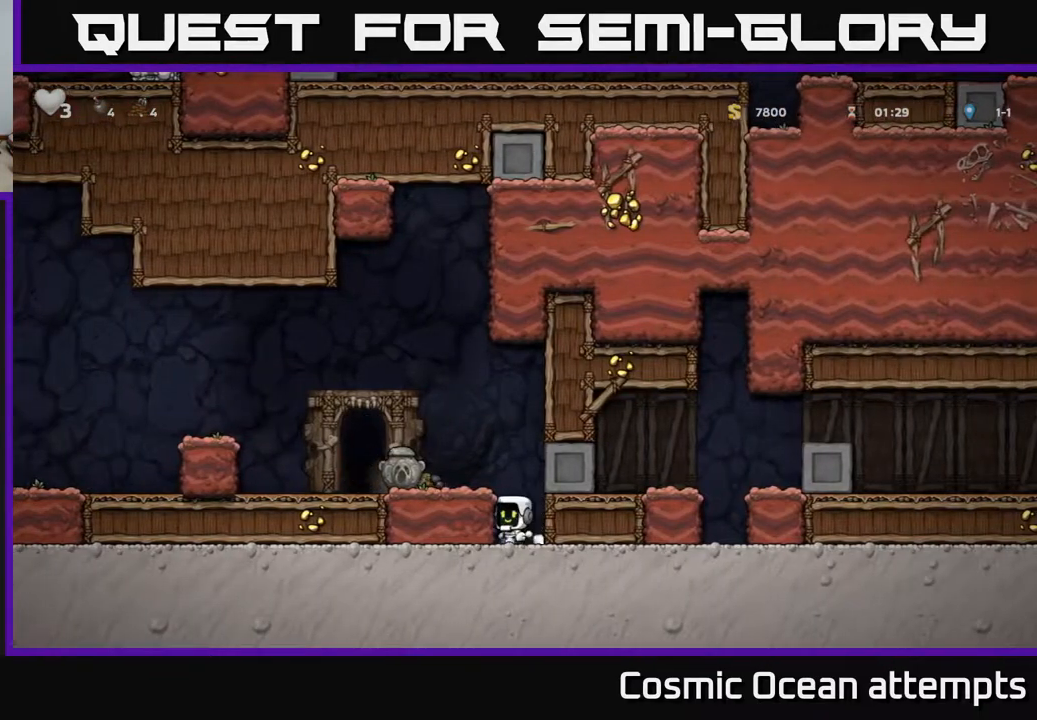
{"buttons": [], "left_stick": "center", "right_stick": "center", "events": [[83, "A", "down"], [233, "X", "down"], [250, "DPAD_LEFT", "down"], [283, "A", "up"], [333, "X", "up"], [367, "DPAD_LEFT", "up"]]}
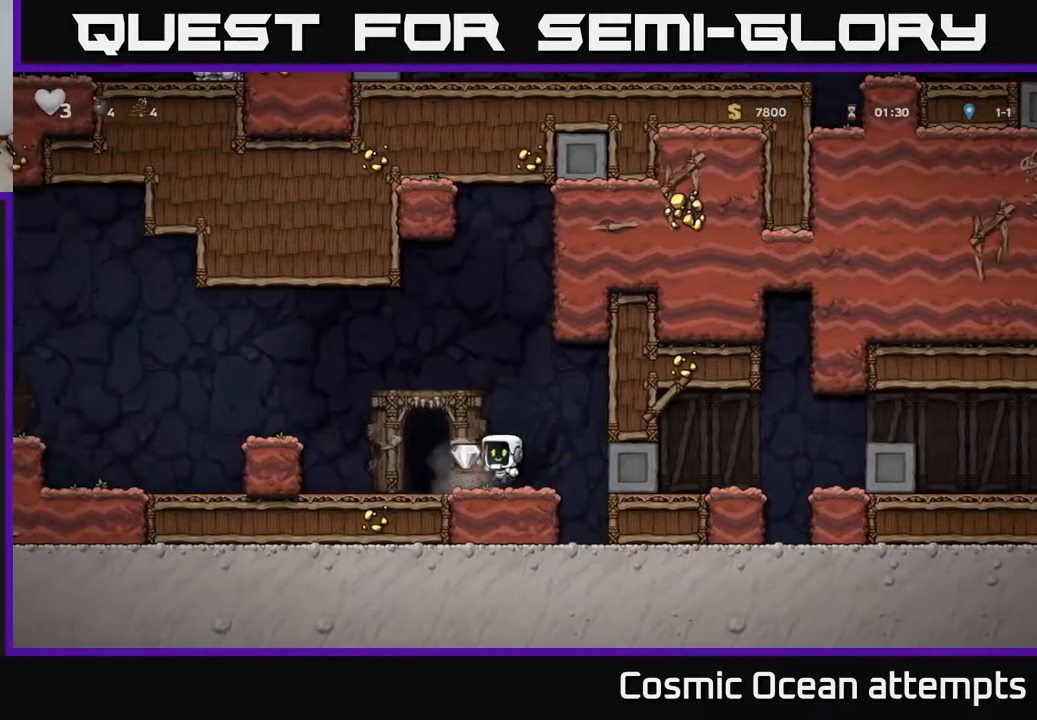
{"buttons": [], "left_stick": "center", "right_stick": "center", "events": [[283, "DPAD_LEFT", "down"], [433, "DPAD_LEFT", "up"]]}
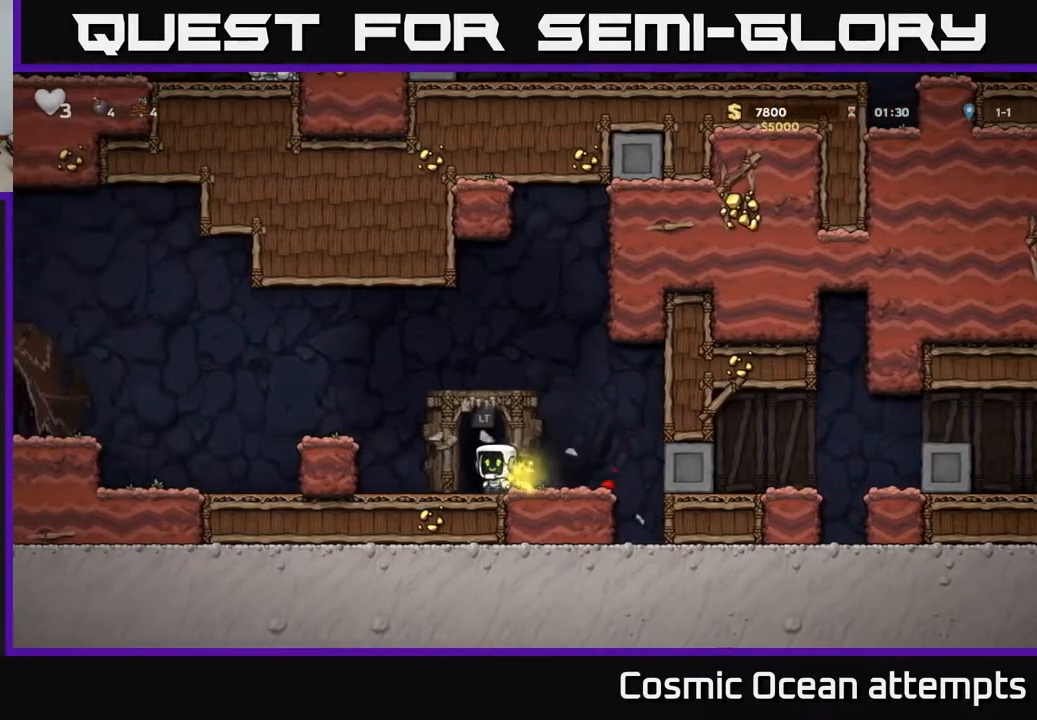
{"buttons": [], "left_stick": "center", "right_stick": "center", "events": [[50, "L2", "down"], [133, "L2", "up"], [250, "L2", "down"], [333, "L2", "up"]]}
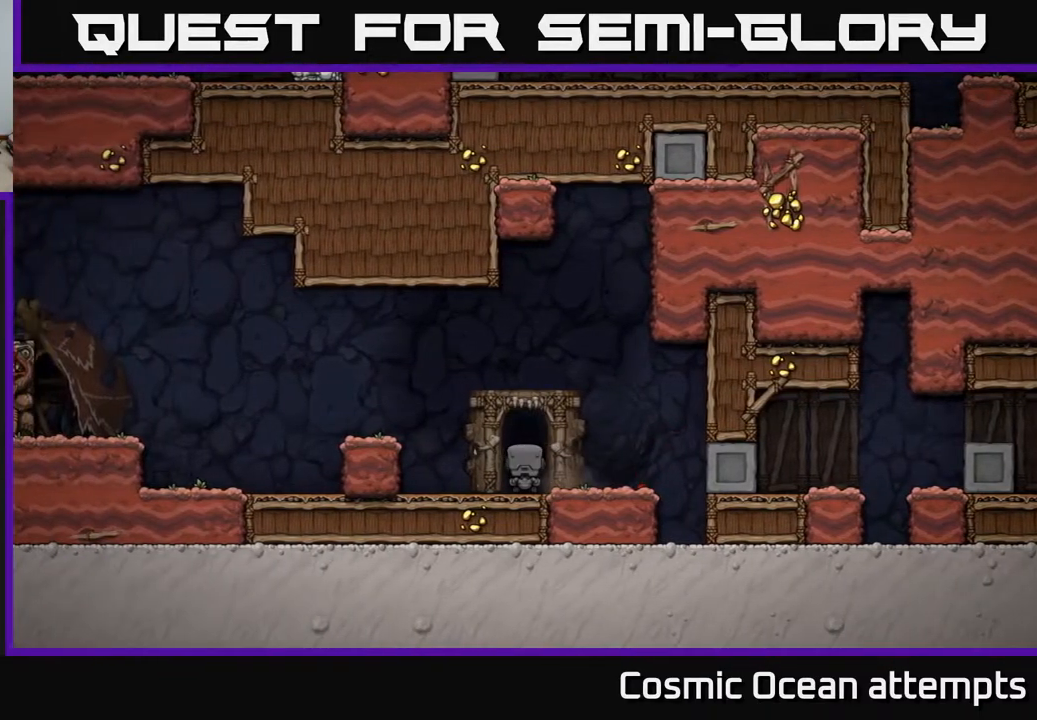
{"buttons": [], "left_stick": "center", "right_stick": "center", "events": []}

Instructions for the task ->
Find the word "down" in the data and show each line that holds it.

Answer box ->
{"buttons": [], "left_stick": "center", "right_stick": "center", "events": [[83, "A", "down"], [233, "X", "down"], [250, "DPAD_LEFT", "down"], [283, "A", "up"], [333, "X", "up"], [367, "DPAD_LEFT", "up"]]}
{"buttons": [], "left_stick": "center", "right_stick": "center", "events": [[283, "DPAD_LEFT", "down"], [433, "DPAD_LEFT", "up"]]}
{"buttons": [], "left_stick": "center", "right_stick": "center", "events": [[50, "L2", "down"], [133, "L2", "up"], [250, "L2", "down"], [333, "L2", "up"]]}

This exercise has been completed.